Throttle disk access?

I see there are options for throttling network, but would it also be possible to add an option to throttle disk access while it compiles the files to backup. When it scans the whole disk on my computer it really hammers it (I can hear it) and doing almost anything else becomes slow - just repositioning the cursor in an editor for example can take several seconds to respond. Once it has responded, it tends to be OK, but if you pause for a few seconds, then the next interaction is awful.

1 Like

I second any recommendation on how to manage is. When a backup job starts, it starts with building the inventory/indexing the files for the backup job. This hammers the disk I/O for a while. I’ve got an older spinning HD in my machine and this takes close to 20 minutes. So that 20 minutes per a backup that my machine is unusable. I’m not worried about the time it takes to index. I’m bothered that my machine is nearly unusable for each backup backup.

I run duplicati (headless) as a systemd service.
I’ve tried playing with ionice / nice to get it lower the priority of the processes but they never seem to take.

Any ideas?

I agree this would be nice to have, but how would you imagine a feature like this working?

Something like this --folder-scan-interim-delay=50ms which I would assume pauses 50 ms between each folder scan?

I’d just be happy if I could get it to duplicati to honor ionice settings in linux when it is running as a service.

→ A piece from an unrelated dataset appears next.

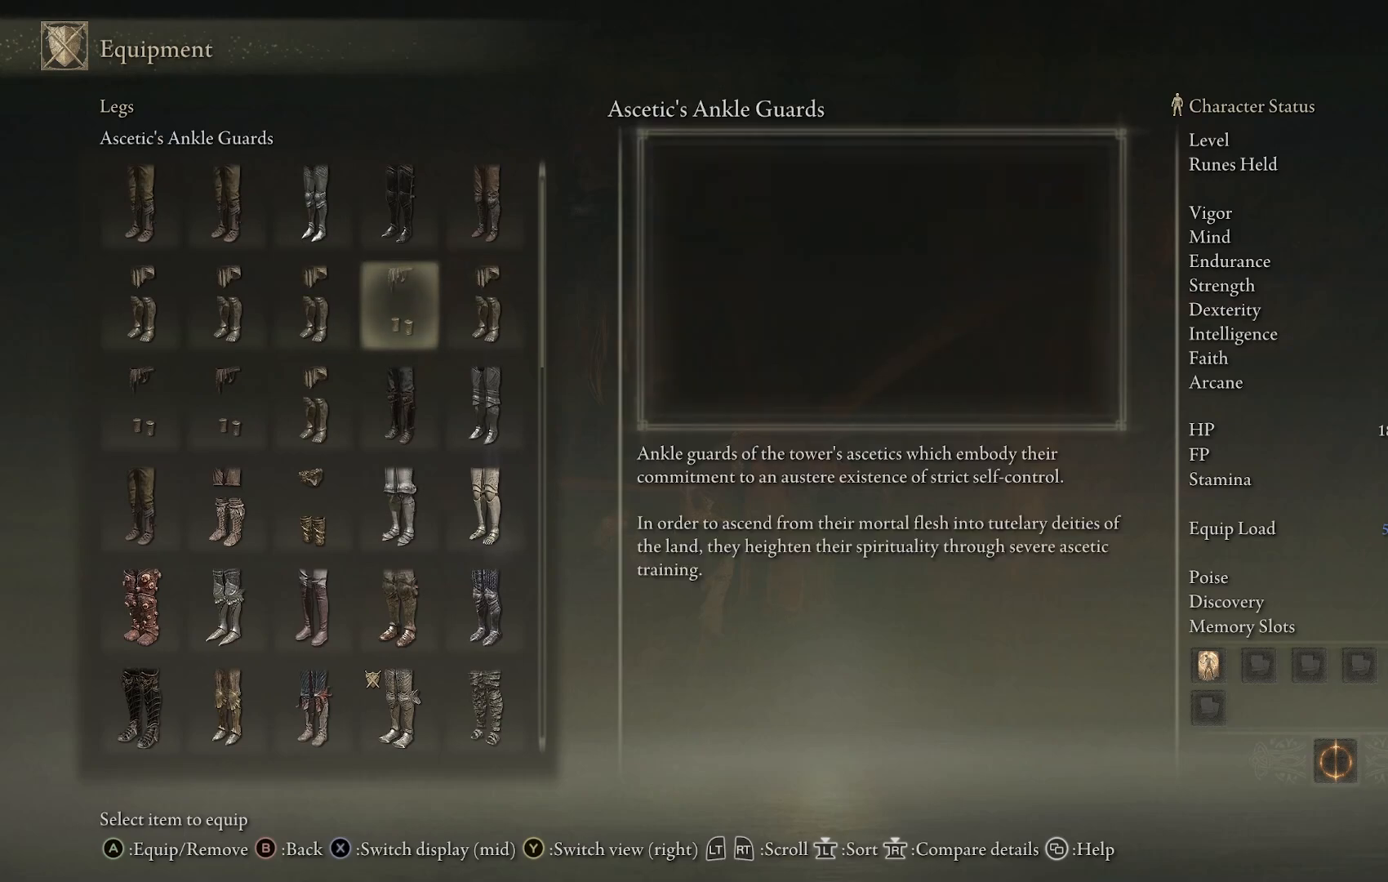
{"buttons": [], "left_stick": "center", "right_stick": "center", "events": []}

Do you know if any mono based apps play well with ionice?

Well, I’m on Windows, so that wouldn’t help here.

Yes, frequent pauses during scanning should give enough time for other apps to get a look in. Rather than every folder scan, I might be inclined to try to even it out more, so after the most often repeated calls to get data from disk, see if a timer has expired, and if so sleep for a short time and reset the timer. The pauses become more even then, rather than dependent on disk content.

Yeah, that would be better but I can’t think of how one would do that. Granted I’m no IO expert so there certainly COULD be a way.

To be honest, I haven’t dug through the code yet but I assume it goes VERY ROUGHLY something like this:

  1. Get list of folders
  2. For each folder get list of files
  3. For each file, process it

I was proposing a pause in the 2 loop, but I suppose one could just as easily pause during the step 3 loop.

Of course there are plenty of comments about how slow people are finding Duplicati to be, so purposefully slowing it down could make that side of things worse. To help avoid the likely “now it’s even slower!” onslaught after implementing a pause like we’re discussing it might make sense to include stats about how much time was spent “being nice” to other disk processes. :slight_smile:

Yes, that’s what I was thinking, but not always, only if some disk timer has expired, so it just gives the other processes a window of opportunity to access the disk. It probably doesn’t even need to be that long - just to give the scheduler a chance to let the other processes in disk-wait state an opportunity to run.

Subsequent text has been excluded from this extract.